Carers used to have to ask for an assessment from Social Services, but you can’t ask for something you don’t know exists. The new scenario is that GP s will offer an assessment to any new carer and should keep track of them and reassess when needed. This is a good move. But it is worthwhile for Dom careworkers and other Social care staff working in the community telling family carers that they are entitled to an assessment of their own needs. The govt has given GPs funding to support long term carers to have a break – but I don’t see this plastered on my surgery’s walls. In the pipeline are periodical health checks, because carers are known to be good at ignoring their own health. This ties in with no 5.

Carers have confidence that they are able to access good quality care, support and respite services for both themselves and the person they care for. Flexible, culturally appropriate, timely and provided by skilled staff. Just 2 points here:

I’m now confident that standards are rising in the majority of Dom care Agencies, with better training and acknowledgement that continuity of staff is an important factor for pwd.
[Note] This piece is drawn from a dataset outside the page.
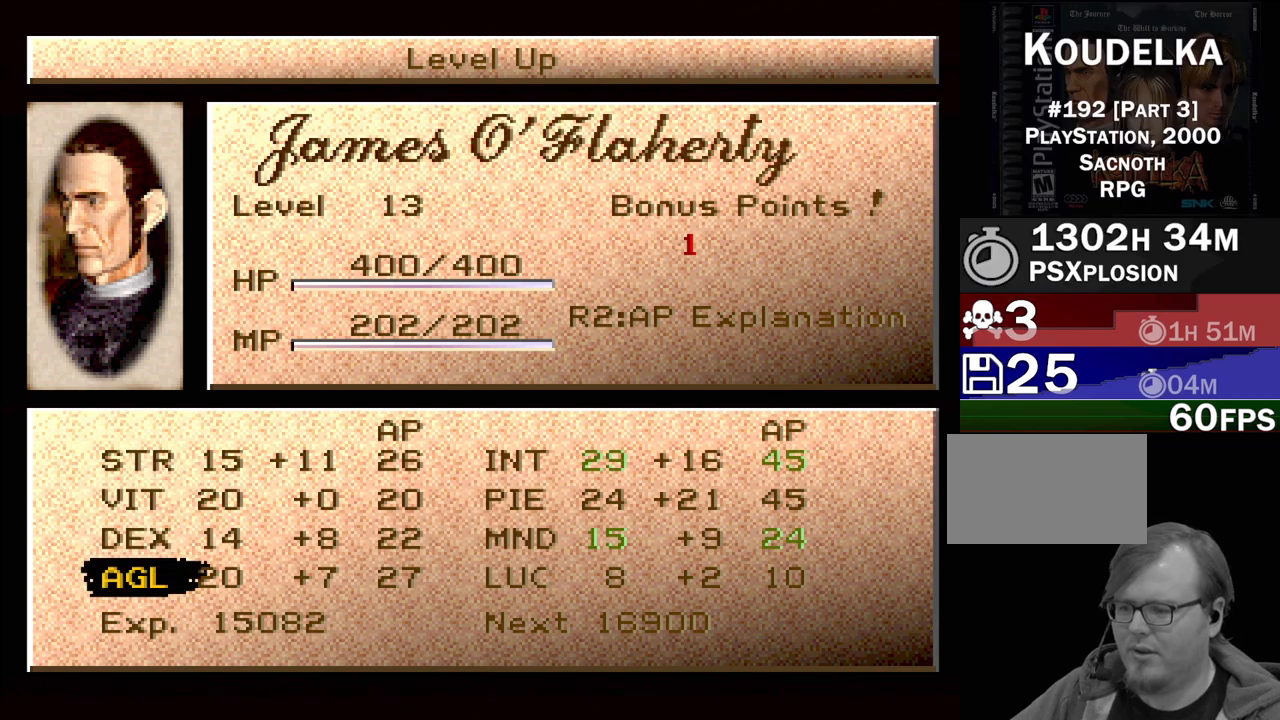
{"buttons": [], "events": []}
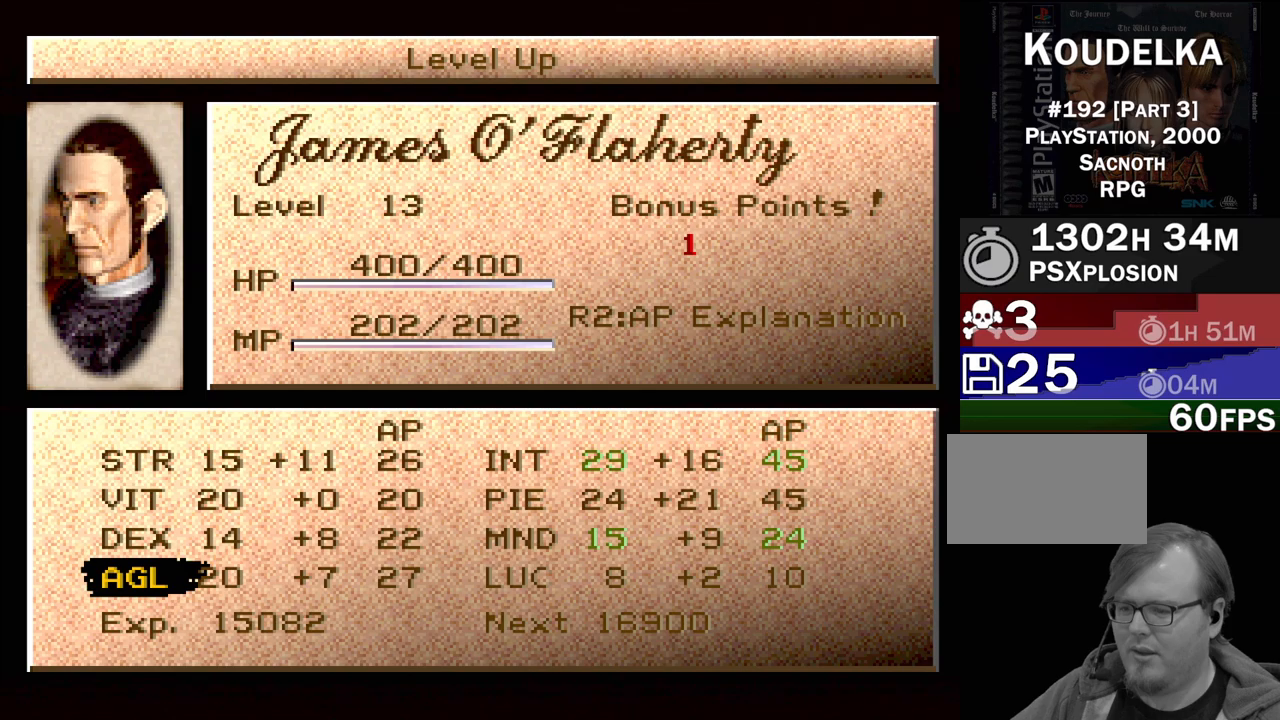
{"buttons": [], "events": [[100, "CROSS", "down"], [217, "CROSS", "up"]]}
Poor paid care causes extra distress to the carer. Miniscule calls are just not on for pwd – or anyone else for that matter!

As for respite care for us – breaks to allow me to go and visit my grandchildren, I’d arrive there but several times I was rung up to say please come back and take M home. We can’t cope with a younger and very active person with dementia. This is still problematic – services designed for younger people are scarce. Maybe they didn’t understand the reasons behind perplexing behaviour, nor appreciated that he would have no memory of being in this ‘strange place’ before and wanted to go home. Would you send your 5-year-old to strangers? He nearly always came back in a worse condition than when he left. Carers won’t take much-needed breaks unless the replacement care is good and personalized. Later on, M flatly refused to go anywhere outside home – the answer was hiring in replacement live- in care at home – the same person each time, funded by direct payments. And being in his familiar environment , with a familiar careworker, M was much more content – and so was I. For, you can’t neatly separate out the carer and the person with dementia – what happens to one affects the quality of life of the other – we are inextricably intertwined.

I also learned that the care staff whether at home or in a carehome who gave the best quality of care to Malcolm were those who brought their hands, head and heart to the job. But you know all about that! And that’s why I ask you to please sign up to being Dementia Carer Aware in whatever organization you are part of. There are leaflets to hand on the stall. –By becoming more carer aware you can help to make even those in authority more carer aware. Spread the message. I’m sure in the future you personally, will find innovative ways, however small, of supporting family carers in your particular community. Thank you for listening to me.